Speaking of The Cartridge Family, everything seems to indicate that the band--a raucous four-piece built on growling keyboards, guitars and personal poetry-cum-barstool blues--is less than a month away from finishing their debut album. The band has been sporadically working with Kenny Roby and Rob Farris since the mid-November on the effort.
"They're one of those bands that has been playing the stuff live around town, and they really know how to play them," Farris told The Independent. "Now, they're just playing catch-up in the studio."
The good news for Pico vs. Island Trees: Their CD Release Party show with International Orange and Go*Machine drew 400 people to the Lincoln Theatre on January 4th. And their debut album, just wait. , hits shelves February 10 through Deep South Records.
The mediocre news for Pico vs. Island Trees: Despite their ambition their debut effort could have been better.
During a midsummer afternoon's talk of future tour buses and of making much more than a local music scene, the three pals from Raleigh who make up the band--Bryan Carter, Chris Karlsson and Jeremy Bullock--beamed when they discussed John Mayer last June. They were enthralled with Mayer's decision to invite ?uestlove of The Roots to play drums over a track on his new album, and they confessed that he was an inspiration. Frontman/drummer/vocalist Carter even went so far as to suggest that, musically, he and his bandmates thought like Mayer. And, despite Mayer's more recent attempts at relegating himself into musical irrelevancy through unabashed Gap-ad album covers and redundant singles, that seemed to be a huge claim. They were comparing themselves to one of their heroes, who had infused his own blues background and love of hip-hop, rhythm n' blues, and The Police into a halfway decent pop amalgamation wildly adored by the masses.
Those comparisons, at least for now, aren't qualified. While the influence of Mayer and one half-dozen other rootsy college rock acts are apparent in the Pico mix, their Bobby Patterson-produced debut effort, just wait. , is, at times, unsteady on its feet. Carter's drumming lacks the soul that defined Patterson's DAG and some of the vocals and instrumental arrangements fail to soar when they could.

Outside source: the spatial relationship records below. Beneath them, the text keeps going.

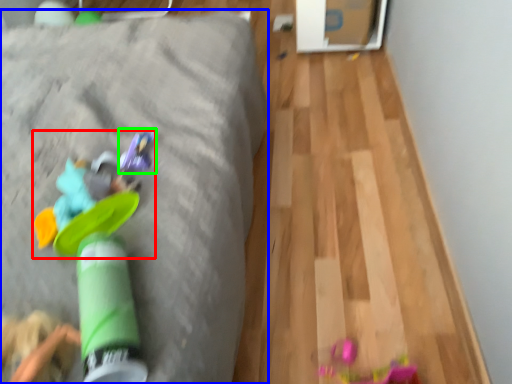
Question: Based on their relative distances, which object is farther from toy (highlighted by a red box)? Choose from furniture (highlighted by a blue box) and toy (highlighted by a green box).

Choices:
 (A) furniture
 (B) toy

Answer: (A)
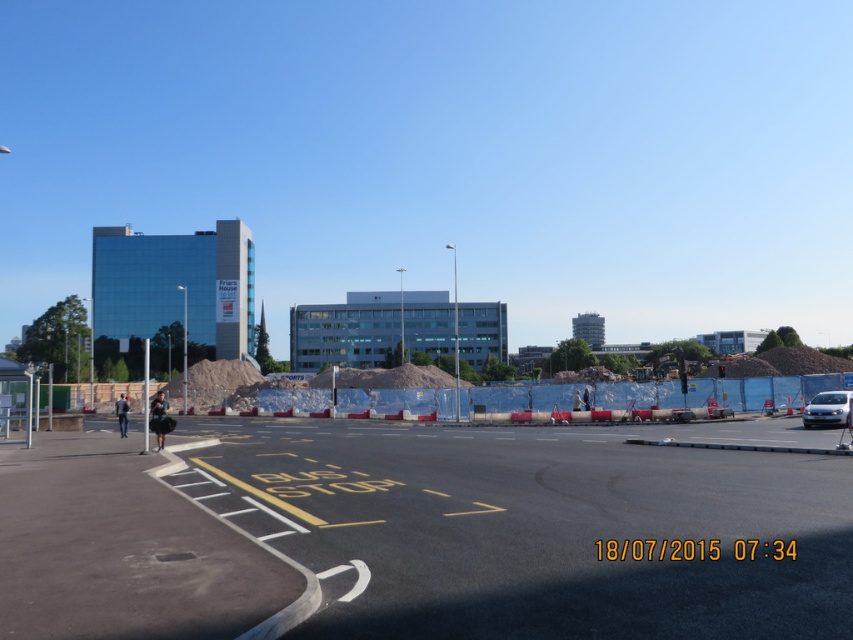
Question: Which of the following is the farthest from the observer?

But there is, at least, something here. After all, this isn't the logical EP that would seem to be the customary and much less expensive move for most trios just now beginning their second semester in three colleges spread over two states. This is--for better or worse--a carefully made, twelve-track debut that represents no less than seven months of actual studio time and clocks in at just under 50 minutes. It even ends with the even keel of an acoustic, instrumental denouement. And, like that obvious ambition, the writing runs the gamut--from the forlorn "In The Sky" to the tongue-tied puppy love smiling through "Brand New Set of Wings" and "Saying The Opposite," Carter and the Pico boys have a lot to say. On occasion, the sentiment is spoiled by an easy, thoughtless rhyme or the one-off platitude, though maturity seems but a wink away for Carter as a songwriter. His words pose twice the charm of Mr. Mayer's, and--at his best--he marries an impressive wit with a vocabulary that transcends customary pop and the ilk. "Last night, I felt just like Medeski / And I wish that Martin Wood," he puns at one point. The hooks are sometimes perfect, and the song structures alternately relish originality (the afore-mocked "Mother of Pearl") and scholasticism (the Dispatch-fueled and Robert Sledge-accompanied "Six Up"). There's potential here, but that may only blossom into a truly fitting Pico record given two years.
Hell, just wait.
Triangle electrified funk rock quartet Saunter recently released a four-track EP produced by John Custer and recorded at his NVision Studios. Look for a chat with the band in two weeks
Bifocal Media will release Future Anterior, the 12th album from hyperactive Murfreesboro, Tenn. math rock trio Serotonin on January 27.